(Itemized modification records)
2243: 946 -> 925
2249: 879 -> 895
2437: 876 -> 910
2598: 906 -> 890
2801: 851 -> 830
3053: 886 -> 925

...

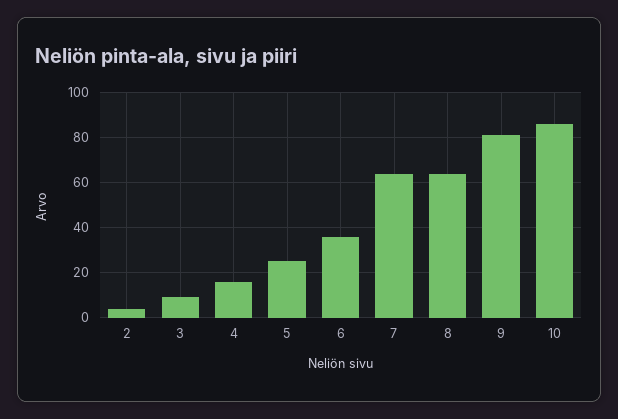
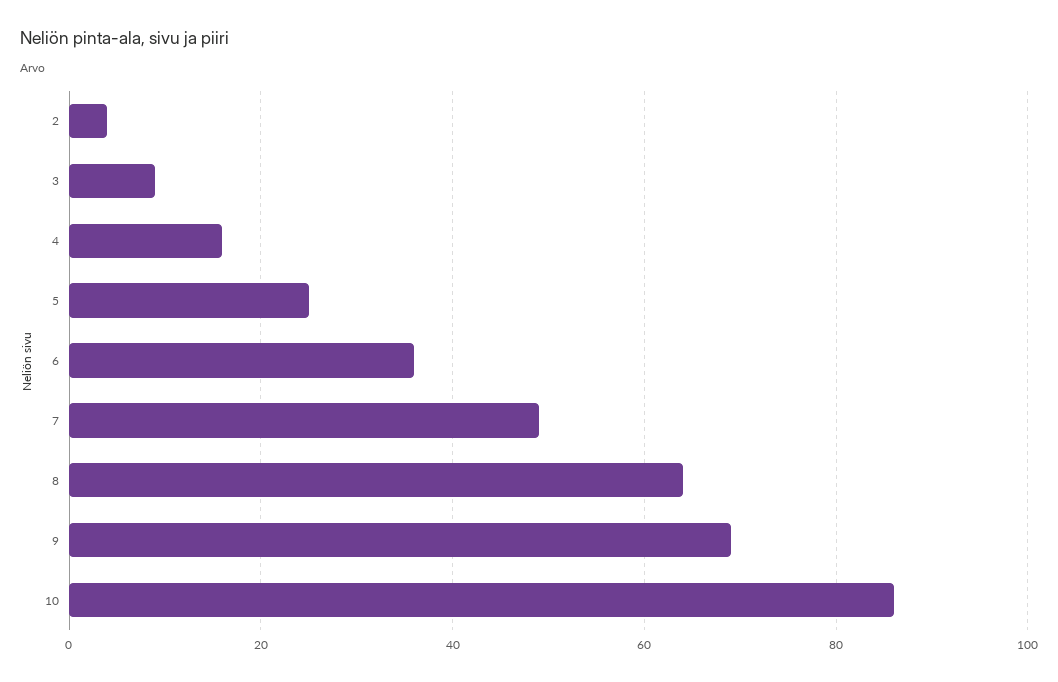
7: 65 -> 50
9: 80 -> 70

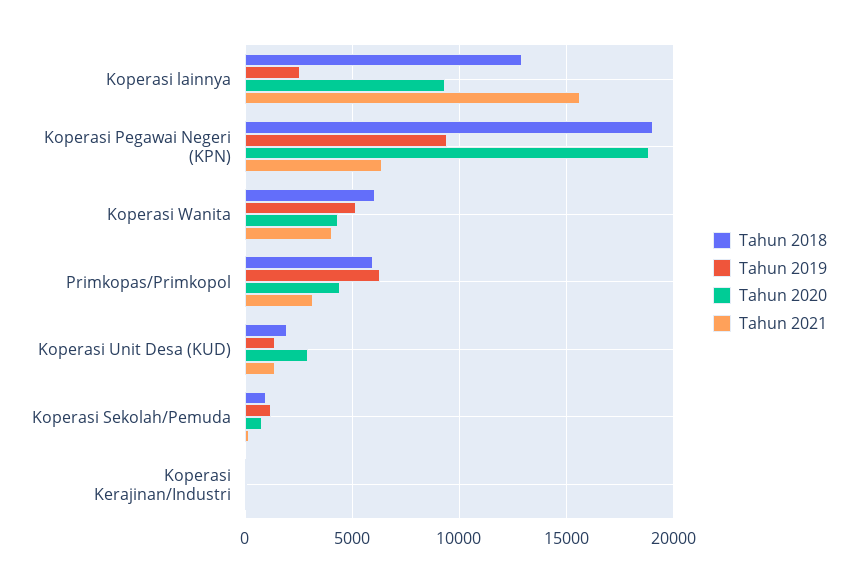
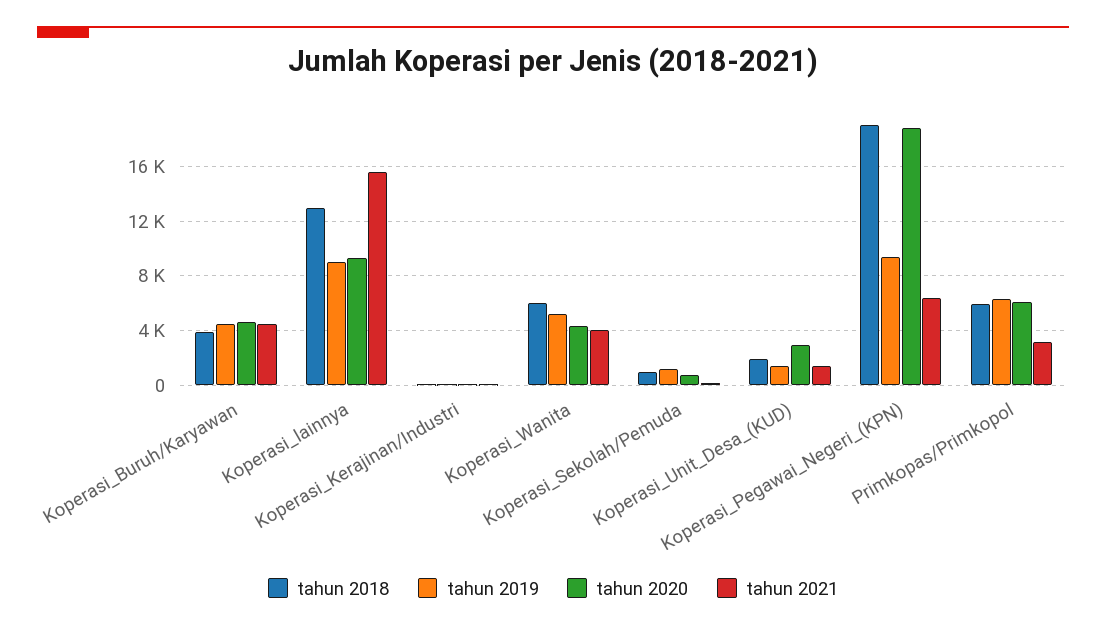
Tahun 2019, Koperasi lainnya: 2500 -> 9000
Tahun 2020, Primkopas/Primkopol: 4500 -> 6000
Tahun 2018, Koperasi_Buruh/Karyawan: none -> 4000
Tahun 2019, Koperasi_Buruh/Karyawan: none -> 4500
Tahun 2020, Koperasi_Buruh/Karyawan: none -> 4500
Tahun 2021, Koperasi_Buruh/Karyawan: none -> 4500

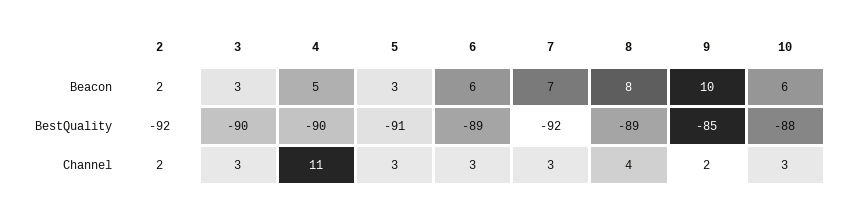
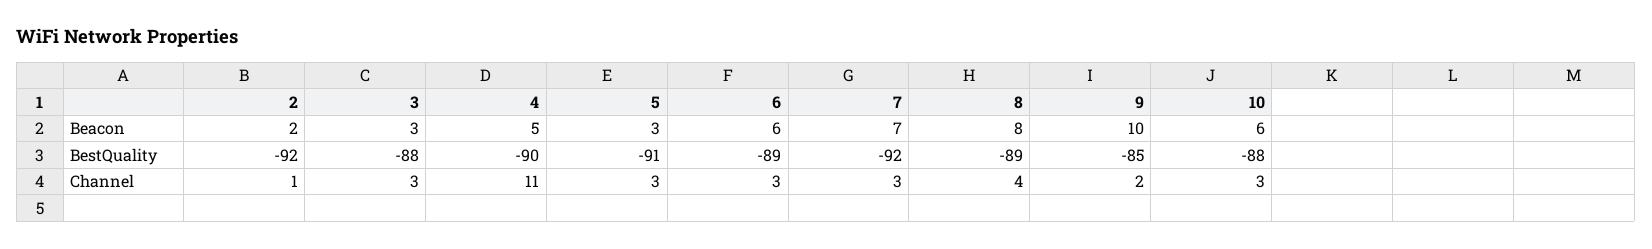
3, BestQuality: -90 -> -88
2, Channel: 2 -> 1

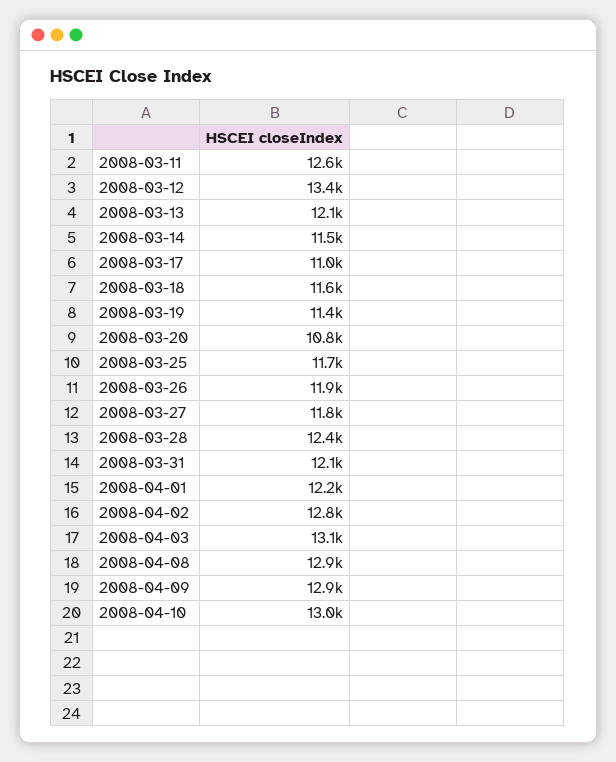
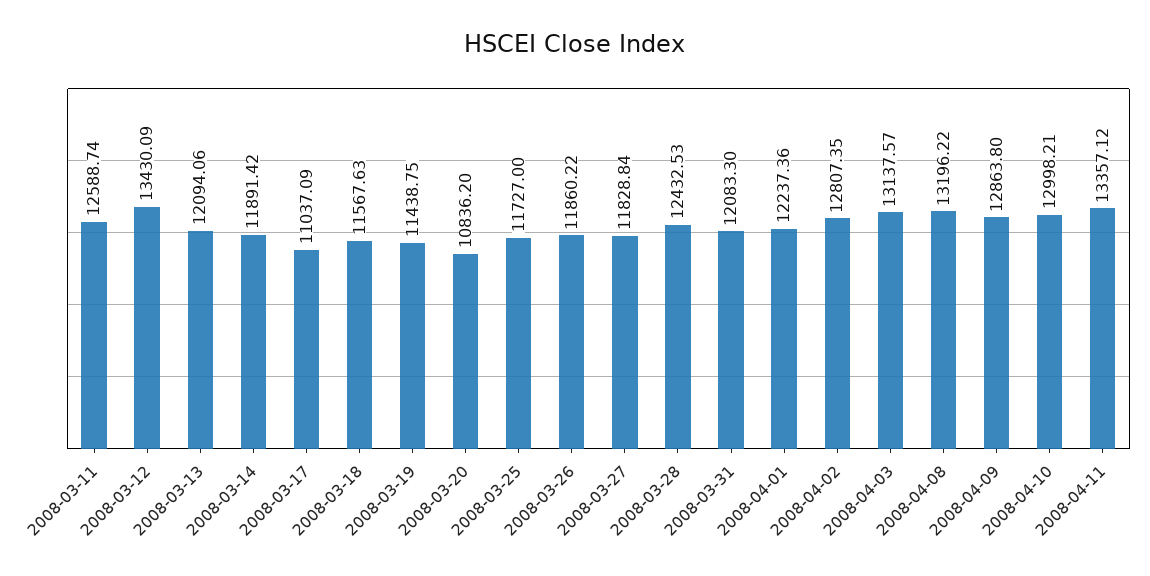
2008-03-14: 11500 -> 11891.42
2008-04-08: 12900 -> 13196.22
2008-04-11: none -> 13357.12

• [TASK] Each line above that falls between the line with "3, BestQuality: -90 -> -88" and the line with "2008-04-11: none -> 13357.12" should be printed exactly, together with those two lines, but the pictures should not.

• [YOUR SOLUTION]
3, BestQuality: -90 -> -88
2, Channel: 2 -> 1

2008-03-14: 11500 -> 11891.42
2008-04-08: 12900 -> 13196.22
2008-04-11: none -> 13357.12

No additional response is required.